Hypertension and beta-blockers

NEW YORK, NY. An elevated resting heart rate is an independent risk factor for cardiovascular disease and associated mortality. Beta-blockers (propranolol, atenolol, metoprolol) are effective in lowering heart rate and have been found to reduce mortality among patients with heart failure and angina. There is also evidence that beta-blocker therapy reduces the severity and mortality of heart attacks (myocardial infarctions). This has led to the assumption that the slower the heart rate the better and has resulted in beta-blockers being routinely prescribed for patients with elevated blood pressure (hypertension) even though there is no clinical evidence that reducing heart rate is of benefit in these patients.
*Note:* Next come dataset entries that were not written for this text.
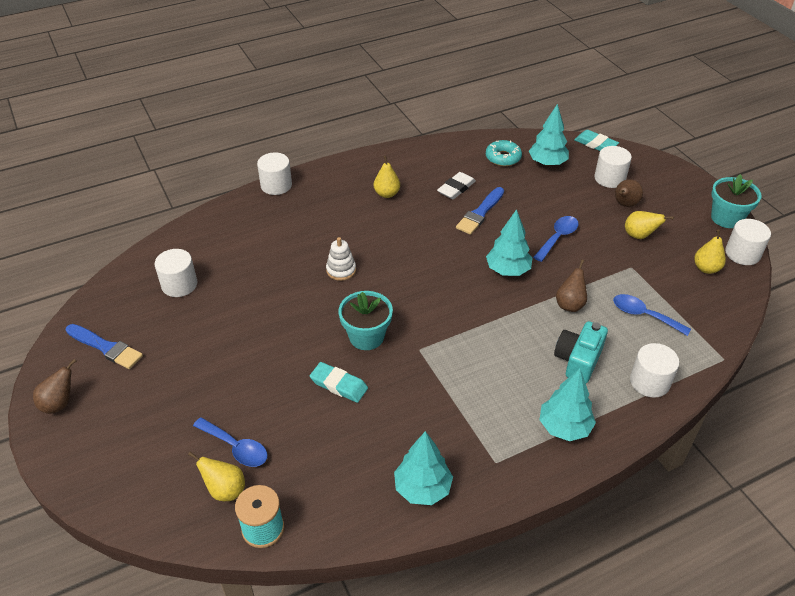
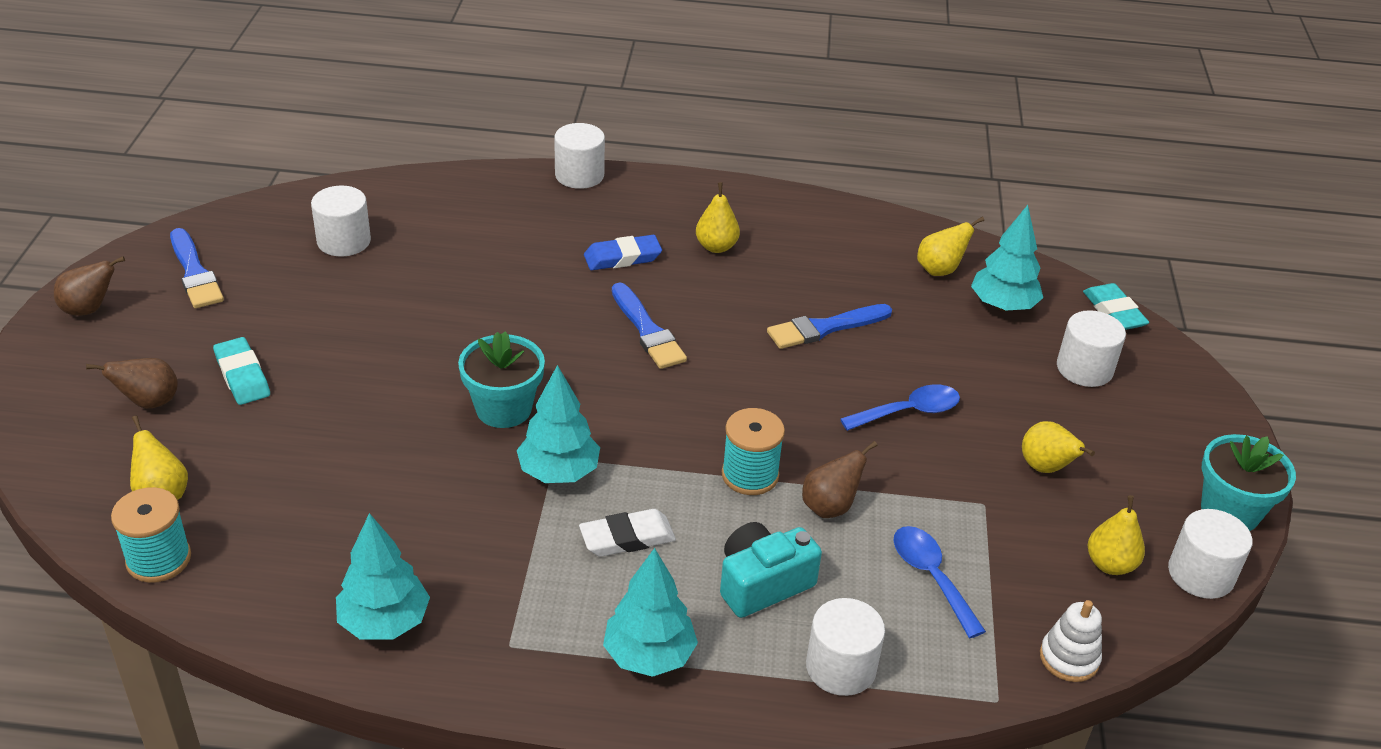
camera: 30 degrees right, 5 degrees down
blue spoon [193,417,268,467] -> none
turquoise eraser [310,362,368,403] -> turquoise eraser moved to [213,337,270,405]
white stacking toy [326,237,356,281] -> white stacking toy moved to [1040,600,1102,682]
white eraser [437,172,476,199] -> white eraser moved to [579,509,676,557]
turquoise donut [486,140,522,166] -> yellow pear [917,217,984,276]
turquoise tree [486,209,533,276] -> turquoise tree moved to [517,365,600,483]
brown pear [615,179,643,207] -> brown pear moved to [86,358,178,409]
none -> blue eraser [584,235,662,270]
none -> blue brush [612,282,687,369]
none -> turquoise spool [722,408,785,495]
Dr. Franz Messerli and colleagues at Columbia University of Physicians and Surgeons now report that prescribing beta-blockers for patients with hypertension is precisely the wrong thing to do. Their meta-analysis encompassed 9 randomized, controlled clinical trials evaluating the effects of beta-blockers among hypertensives. A total of 34,096 patients were treated with beta-blockers, 30,139 were treated with other anti-hypertensive agents (diuretics, ACE inhibitors or calcium channel blockers) and 3,987 were given a placebo.
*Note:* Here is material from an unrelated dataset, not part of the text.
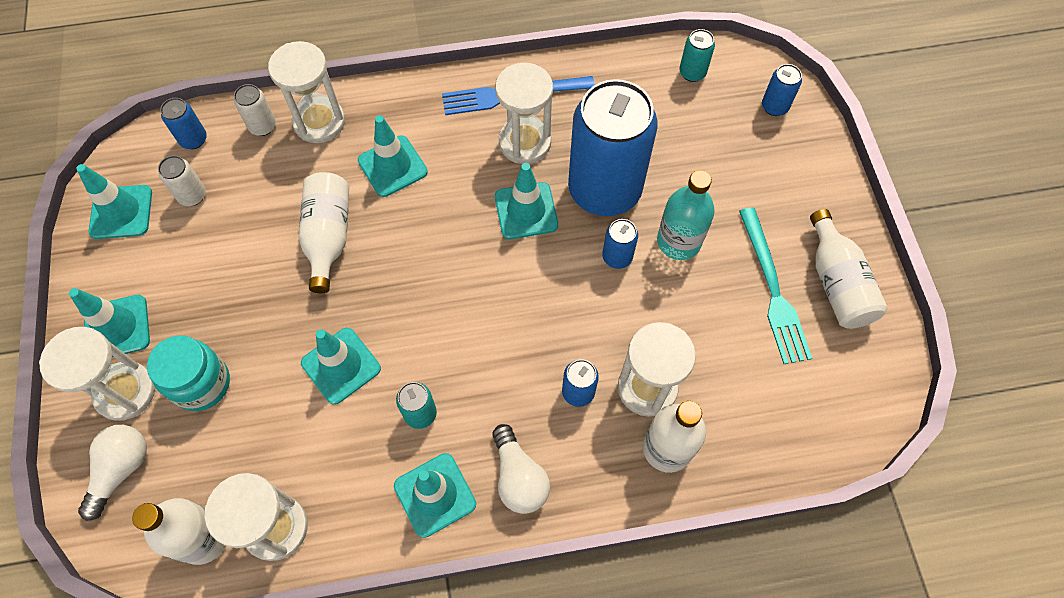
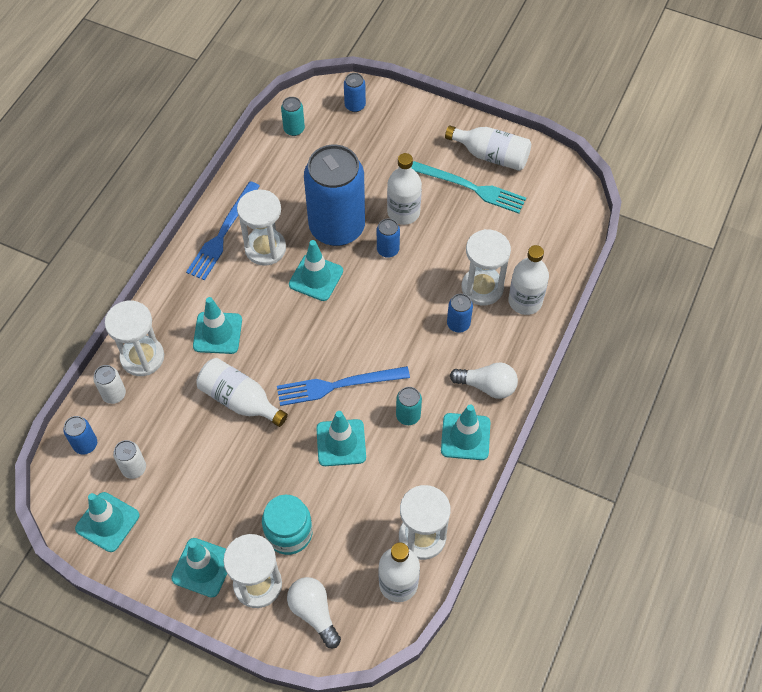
camera: 55 degrees left, 5 degrees down
turquoise bottle [657,170,715,260] -> white bottle [387,153,422,225]
none -> blue fork [277,366,410,406]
All patients were followed for an average of 3.5 years (minimum 1 year) by which time their average systolic blood pressure had decreased by about 13% in both the beta-blocker group and the comparison group. In addition, average resting heart rate had decreased by 12% in the beta-blocker group, while a statistically non-significant decrease of 1% was observed in the comparison group (other anti-hypertensive agents). Surprisingly, the New York researchers observed an inverse relationship between the extent of heart rate reduction and cardiovascular mortality during the studies. In other words, the more effective the beta-blockers were at reducing heart rate, the greater the mortality. Similar correlations were observed for nonfatal myocardial infarction (MI), heart failure and stroke. In all cases, the incidence of these conditions increased as the heart rate was lowered using beta-blocker therapy.

The researchers conclude that, “In contrast to patients with MI and heart failure, beta-blocker-associated reduction in heart rate increased the risk of cardiovascular events and death for hypertensive patients.” They speculate that the beta-blocker induced heart rate reduction increases central aortic pressure or pulse pressure and that this is responsible for the adverse effects observed in patients with hypertension.

In an accompanying editorial, Dr. Normal Kaplan of the University of Texas points out that beta-blockers have numerous other adverse effects including precipitation of diabetes, weight gain, and a decrease in exercise endurance. Despite this, atenolol was the 4th most prescribed drug in the US in 2005 with 44 million prescriptions a year.

Bangalore, S, et al. Relation of beta-blocker-induced heart rate lowering and cardioprotection in hypertension. Journal of the American College of Cardiology, Vol. 52, October 28, 2008, pp. 1482-89
Kaplan, NM. Beta-blockers in hypertension: Adding insult to injury. Journal of the American College of Cardiology, Vol. 52, October 28, 2008, pp. 1490-91

Editor’s comment: It should be kept in mind that 78% of the participants in the clinical trials were prescribed atenolol (Tenormin), so it is not entirely clear whether beta-blockers as such, or atenolol in particular, are responsible for the adverse effects. It is quite possible that one of the newer vasodilating beta-blockers such as nebivolol (Bystolic) would not have the same detrimental effects as atenolol since it does not increase the central aortic pressure. Nevertheless, with the evidence at hand, it would seem that lone afibbers with hypertension would be far better of taking an ACE inhibitor, calcium channel blocker, or potassium-sparing diuretic rather than a beta-blocker for reducing their blood pressure.